◆ **EXERCISE**
Write out every one of the items below word for word, changing nothing.
**** GIVEN RECORDS
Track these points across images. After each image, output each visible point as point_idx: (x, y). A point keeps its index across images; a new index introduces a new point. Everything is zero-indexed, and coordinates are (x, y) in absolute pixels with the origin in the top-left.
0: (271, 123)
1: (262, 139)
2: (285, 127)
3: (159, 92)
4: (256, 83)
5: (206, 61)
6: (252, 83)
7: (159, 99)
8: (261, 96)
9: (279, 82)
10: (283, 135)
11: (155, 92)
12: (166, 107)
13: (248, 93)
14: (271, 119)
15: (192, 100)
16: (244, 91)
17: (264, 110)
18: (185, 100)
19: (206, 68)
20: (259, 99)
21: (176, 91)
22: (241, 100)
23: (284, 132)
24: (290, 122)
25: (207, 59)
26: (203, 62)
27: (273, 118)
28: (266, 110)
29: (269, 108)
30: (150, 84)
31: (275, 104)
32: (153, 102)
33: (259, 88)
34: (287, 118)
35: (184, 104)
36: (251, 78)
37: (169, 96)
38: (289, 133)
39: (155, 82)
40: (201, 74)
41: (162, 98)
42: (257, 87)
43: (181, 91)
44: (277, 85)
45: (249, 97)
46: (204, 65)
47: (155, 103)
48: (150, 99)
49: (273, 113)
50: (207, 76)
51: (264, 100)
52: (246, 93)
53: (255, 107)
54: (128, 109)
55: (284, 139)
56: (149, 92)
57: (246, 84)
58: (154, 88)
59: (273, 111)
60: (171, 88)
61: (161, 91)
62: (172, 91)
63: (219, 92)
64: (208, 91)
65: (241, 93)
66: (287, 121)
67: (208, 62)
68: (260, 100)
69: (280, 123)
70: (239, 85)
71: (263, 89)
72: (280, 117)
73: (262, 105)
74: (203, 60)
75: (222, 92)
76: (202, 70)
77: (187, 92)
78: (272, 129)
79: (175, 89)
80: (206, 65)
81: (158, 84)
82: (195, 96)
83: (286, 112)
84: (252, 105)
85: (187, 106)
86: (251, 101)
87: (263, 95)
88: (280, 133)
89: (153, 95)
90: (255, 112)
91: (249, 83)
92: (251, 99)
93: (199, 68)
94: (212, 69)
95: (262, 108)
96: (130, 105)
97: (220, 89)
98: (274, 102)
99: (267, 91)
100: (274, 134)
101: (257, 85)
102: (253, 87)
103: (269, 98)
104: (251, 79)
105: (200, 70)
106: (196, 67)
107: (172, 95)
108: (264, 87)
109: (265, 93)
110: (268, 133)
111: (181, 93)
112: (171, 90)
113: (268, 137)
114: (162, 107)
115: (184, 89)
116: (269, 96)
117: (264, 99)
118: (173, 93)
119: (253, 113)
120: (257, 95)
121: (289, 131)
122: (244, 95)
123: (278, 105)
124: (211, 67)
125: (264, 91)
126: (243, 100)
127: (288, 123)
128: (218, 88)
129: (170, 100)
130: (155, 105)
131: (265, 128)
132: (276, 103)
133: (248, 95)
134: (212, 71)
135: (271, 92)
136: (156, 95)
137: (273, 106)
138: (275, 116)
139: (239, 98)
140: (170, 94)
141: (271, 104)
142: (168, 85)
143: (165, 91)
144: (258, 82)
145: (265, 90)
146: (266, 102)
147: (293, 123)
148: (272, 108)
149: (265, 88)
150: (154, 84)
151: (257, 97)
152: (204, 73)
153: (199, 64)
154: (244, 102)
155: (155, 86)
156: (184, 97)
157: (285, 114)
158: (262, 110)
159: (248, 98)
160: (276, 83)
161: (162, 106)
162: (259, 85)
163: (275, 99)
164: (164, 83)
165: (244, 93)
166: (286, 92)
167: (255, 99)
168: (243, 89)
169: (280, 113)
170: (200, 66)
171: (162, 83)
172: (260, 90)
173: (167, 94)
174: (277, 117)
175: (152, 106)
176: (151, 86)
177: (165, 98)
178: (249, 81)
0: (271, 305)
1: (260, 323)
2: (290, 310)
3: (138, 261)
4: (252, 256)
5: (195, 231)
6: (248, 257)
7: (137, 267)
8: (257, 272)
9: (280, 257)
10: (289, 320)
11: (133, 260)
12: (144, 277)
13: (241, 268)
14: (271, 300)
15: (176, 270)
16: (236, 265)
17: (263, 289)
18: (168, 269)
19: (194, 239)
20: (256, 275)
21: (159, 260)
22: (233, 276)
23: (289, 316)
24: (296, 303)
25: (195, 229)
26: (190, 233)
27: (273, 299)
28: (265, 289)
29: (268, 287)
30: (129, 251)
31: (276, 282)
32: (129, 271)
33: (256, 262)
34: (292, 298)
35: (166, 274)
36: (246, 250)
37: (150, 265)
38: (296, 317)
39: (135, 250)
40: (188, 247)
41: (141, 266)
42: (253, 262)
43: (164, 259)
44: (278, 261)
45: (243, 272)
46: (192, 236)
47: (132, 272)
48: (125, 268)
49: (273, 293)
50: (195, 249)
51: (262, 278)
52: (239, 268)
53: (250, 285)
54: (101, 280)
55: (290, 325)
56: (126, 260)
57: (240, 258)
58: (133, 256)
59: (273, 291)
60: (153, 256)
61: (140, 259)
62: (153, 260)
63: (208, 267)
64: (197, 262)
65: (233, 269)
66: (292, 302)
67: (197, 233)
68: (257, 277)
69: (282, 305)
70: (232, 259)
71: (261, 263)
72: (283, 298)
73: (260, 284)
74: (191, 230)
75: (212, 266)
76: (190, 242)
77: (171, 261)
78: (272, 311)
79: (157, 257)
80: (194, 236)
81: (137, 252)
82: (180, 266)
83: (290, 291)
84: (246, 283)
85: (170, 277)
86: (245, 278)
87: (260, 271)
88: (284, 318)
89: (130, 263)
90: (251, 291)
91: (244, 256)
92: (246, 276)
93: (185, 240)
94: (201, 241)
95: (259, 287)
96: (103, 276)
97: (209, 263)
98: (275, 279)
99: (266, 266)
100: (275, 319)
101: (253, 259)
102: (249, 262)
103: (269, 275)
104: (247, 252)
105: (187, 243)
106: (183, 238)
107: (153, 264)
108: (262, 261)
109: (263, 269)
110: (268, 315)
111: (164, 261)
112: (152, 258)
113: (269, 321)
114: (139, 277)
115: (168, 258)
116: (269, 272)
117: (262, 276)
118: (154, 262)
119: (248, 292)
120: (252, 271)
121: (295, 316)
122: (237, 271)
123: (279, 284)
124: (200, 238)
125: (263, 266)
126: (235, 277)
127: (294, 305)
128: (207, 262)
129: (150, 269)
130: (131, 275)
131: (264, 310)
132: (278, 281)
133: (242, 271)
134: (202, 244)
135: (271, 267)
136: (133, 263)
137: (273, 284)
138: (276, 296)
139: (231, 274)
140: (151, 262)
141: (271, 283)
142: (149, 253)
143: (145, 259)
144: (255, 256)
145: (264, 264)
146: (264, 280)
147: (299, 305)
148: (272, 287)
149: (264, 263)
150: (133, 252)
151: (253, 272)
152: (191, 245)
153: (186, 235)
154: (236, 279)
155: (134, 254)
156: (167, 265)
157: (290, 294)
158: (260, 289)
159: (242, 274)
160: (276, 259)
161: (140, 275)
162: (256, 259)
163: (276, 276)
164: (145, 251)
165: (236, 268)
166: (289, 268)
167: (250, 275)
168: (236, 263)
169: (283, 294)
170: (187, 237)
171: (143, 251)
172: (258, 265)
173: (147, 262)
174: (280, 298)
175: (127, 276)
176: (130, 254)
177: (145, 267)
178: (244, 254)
********
◆ **ANSWER TO THE EXERCISE**
Track these points across images. After each image, output each visible point as point_idx: (x, y). A point keeps its index across images; a new index introduces a new point. Everything is zero-indexed, and coordinates are (x, y) in absolute pixels with the origin in the top-left.
0: (271, 123)
1: (262, 139)
2: (285, 127)
3: (159, 92)
4: (256, 83)
5: (206, 61)
6: (252, 83)
7: (159, 99)
8: (261, 96)
9: (279, 82)
10: (283, 135)
11: (155, 92)
12: (166, 107)
13: (248, 93)
14: (271, 119)
15: (192, 100)
16: (244, 91)
17: (264, 110)
18: (185, 100)
19: (206, 68)
20: (259, 99)
21: (176, 91)
22: (241, 100)
23: (284, 132)
24: (290, 122)
25: (207, 59)
26: (203, 62)
27: (273, 118)
28: (266, 110)
29: (269, 108)
30: (150, 84)
31: (275, 104)
32: (153, 102)
33: (259, 88)
34: (287, 118)
35: (184, 104)
36: (251, 78)
37: (169, 96)
38: (289, 133)
39: (155, 82)
40: (201, 74)
41: (162, 98)
42: (257, 87)
43: (181, 91)
44: (277, 85)
45: (249, 97)
46: (204, 65)
47: (155, 103)
48: (150, 99)
49: (273, 113)
50: (207, 76)
51: (264, 100)
52: (246, 93)
53: (255, 107)
54: (128, 109)
55: (284, 139)
56: (149, 92)
57: (246, 84)
58: (154, 88)
59: (273, 111)
60: (171, 88)
61: (161, 91)
62: (172, 91)
63: (219, 92)
64: (208, 91)
65: (241, 93)
66: (287, 121)
67: (208, 62)
68: (260, 100)
69: (280, 123)
70: (239, 85)
71: (263, 89)
72: (280, 117)
73: (262, 105)
74: (203, 60)
75: (222, 92)
76: (202, 70)
77: (187, 92)
78: (272, 129)
79: (175, 89)
80: (206, 65)
81: (158, 84)
82: (195, 96)
83: (286, 112)
84: (252, 105)
85: (187, 106)
86: (251, 101)
87: (263, 95)
88: (280, 133)
89: (153, 95)
90: (255, 112)
91: (249, 83)
92: (251, 99)
93: (199, 68)
94: (212, 69)
95: (262, 108)
96: (130, 105)
97: (220, 89)
98: (274, 102)
99: (267, 91)
100: (274, 134)
101: (257, 85)
102: (253, 87)
103: (269, 98)
104: (251, 79)
105: (200, 70)
106: (196, 67)
107: (172, 95)
108: (264, 87)
109: (265, 93)
110: (268, 133)
111: (181, 93)
112: (171, 90)
113: (268, 137)
114: (162, 107)
115: (184, 89)
116: (269, 96)
117: (264, 99)
118: (173, 93)
119: (253, 113)
120: (257, 95)
121: (289, 131)
122: (244, 95)
123: (278, 105)
124: (211, 67)
125: (264, 91)
126: (243, 100)
127: (288, 123)
128: (218, 88)
129: (170, 100)
130: (155, 105)
131: (265, 128)
132: (276, 103)
133: (248, 95)
134: (212, 71)
135: (271, 92)
136: (156, 95)
137: (273, 106)
138: (275, 116)
139: (239, 98)
140: (170, 94)
141: (271, 104)
142: (168, 85)
143: (165, 91)
144: (258, 82)
145: (265, 90)
146: (266, 102)
147: (293, 123)
148: (272, 108)
149: (265, 88)
150: (154, 84)
151: (257, 97)
152: (204, 73)
153: (199, 64)
154: (244, 102)
155: (155, 86)
156: (184, 97)
157: (285, 114)
158: (262, 110)
159: (248, 98)
160: (276, 83)
161: (162, 106)
162: (259, 85)
163: (275, 99)
164: (164, 83)
165: (244, 93)
166: (286, 92)
167: (255, 99)
168: (243, 89)
169: (280, 113)
170: (200, 66)
171: (162, 83)
172: (260, 90)
173: (167, 94)
174: (277, 117)
175: (152, 106)
176: (151, 86)
177: (165, 98)
178: (249, 81)
0: (271, 305)
1: (260, 323)
2: (290, 310)
3: (138, 261)
4: (252, 256)
5: (195, 231)
6: (248, 257)
7: (137, 267)
8: (257, 272)
9: (280, 257)
10: (289, 320)
11: (133, 260)
12: (144, 277)
13: (241, 268)
14: (271, 300)
15: (176, 270)
16: (236, 265)
17: (263, 289)
18: (168, 269)
19: (194, 239)
20: (256, 275)
21: (159, 260)
22: (233, 276)
23: (289, 316)
24: (296, 303)
25: (195, 229)
26: (190, 233)
27: (273, 299)
28: (265, 289)
29: (268, 287)
30: (129, 251)
31: (276, 282)
32: (129, 271)
33: (256, 262)
34: (292, 298)
35: (166, 274)
36: (246, 250)
37: (150, 265)
38: (296, 317)
39: (135, 250)
40: (188, 247)
41: (141, 266)
42: (253, 262)
43: (164, 259)
44: (278, 261)
45: (243, 272)
46: (192, 236)
47: (132, 272)
48: (125, 268)
49: (273, 293)
50: (195, 249)
51: (262, 278)
52: (239, 268)
53: (250, 285)
54: (101, 280)
55: (290, 325)
56: (126, 260)
57: (240, 258)
58: (133, 256)
59: (273, 291)
60: (153, 256)
61: (140, 259)
62: (153, 260)
63: (208, 267)
64: (197, 262)
65: (233, 269)
66: (292, 302)
67: (197, 233)
68: (257, 277)
69: (282, 305)
70: (232, 259)
71: (261, 263)
72: (283, 298)
73: (260, 284)
74: (191, 230)
75: (212, 266)
76: (190, 242)
77: (171, 261)
78: (272, 311)
79: (157, 257)
80: (194, 236)
81: (137, 252)
82: (180, 266)
83: (290, 291)
84: (246, 283)
85: (170, 277)
86: (245, 278)
87: (260, 271)
88: (284, 318)
89: (130, 263)
90: (251, 291)
91: (244, 256)
92: (246, 276)
93: (185, 240)
94: (201, 241)
95: (259, 287)
96: (103, 276)
97: (209, 263)
98: (275, 279)
99: (266, 266)
100: (275, 319)
101: (253, 259)
102: (249, 262)
103: (269, 275)
104: (247, 252)
105: (187, 243)
106: (183, 238)
107: (153, 264)
108: (262, 261)
109: (263, 269)
110: (268, 315)
111: (164, 261)
112: (152, 258)
113: (269, 321)
114: (139, 277)
115: (168, 258)
116: (269, 272)
117: (262, 276)
118: (154, 262)
119: (248, 292)
120: (252, 271)
121: (295, 316)
122: (237, 271)
123: (279, 284)
124: (200, 238)
125: (263, 266)
126: (235, 277)
127: (294, 305)
128: (207, 262)
129: (150, 269)
130: (131, 275)
131: (264, 310)
132: (278, 281)
133: (242, 271)
134: (202, 244)
135: (271, 267)
136: (133, 263)
137: (273, 284)
138: (276, 296)
139: (231, 274)
140: (151, 262)
141: (271, 283)
142: (149, 253)
143: (145, 259)
144: (255, 256)
145: (264, 264)
146: (264, 280)
147: (299, 305)
148: (272, 287)
149: (264, 263)
150: (133, 252)
151: (253, 272)
152: (191, 245)
153: (186, 235)
154: (236, 279)
155: (134, 254)
156: (167, 265)
157: (290, 294)
158: (260, 289)
159: (242, 274)
160: (276, 259)
161: (140, 275)
162: (256, 259)
163: (276, 276)
164: (145, 251)
165: (236, 268)
166: (289, 268)
167: (250, 275)
168: (236, 263)
169: (283, 294)
170: (187, 237)
171: (143, 251)
172: (258, 265)
173: (147, 262)
174: (280, 298)
175: (127, 276)
176: (130, 254)
177: (145, 267)
178: (244, 254)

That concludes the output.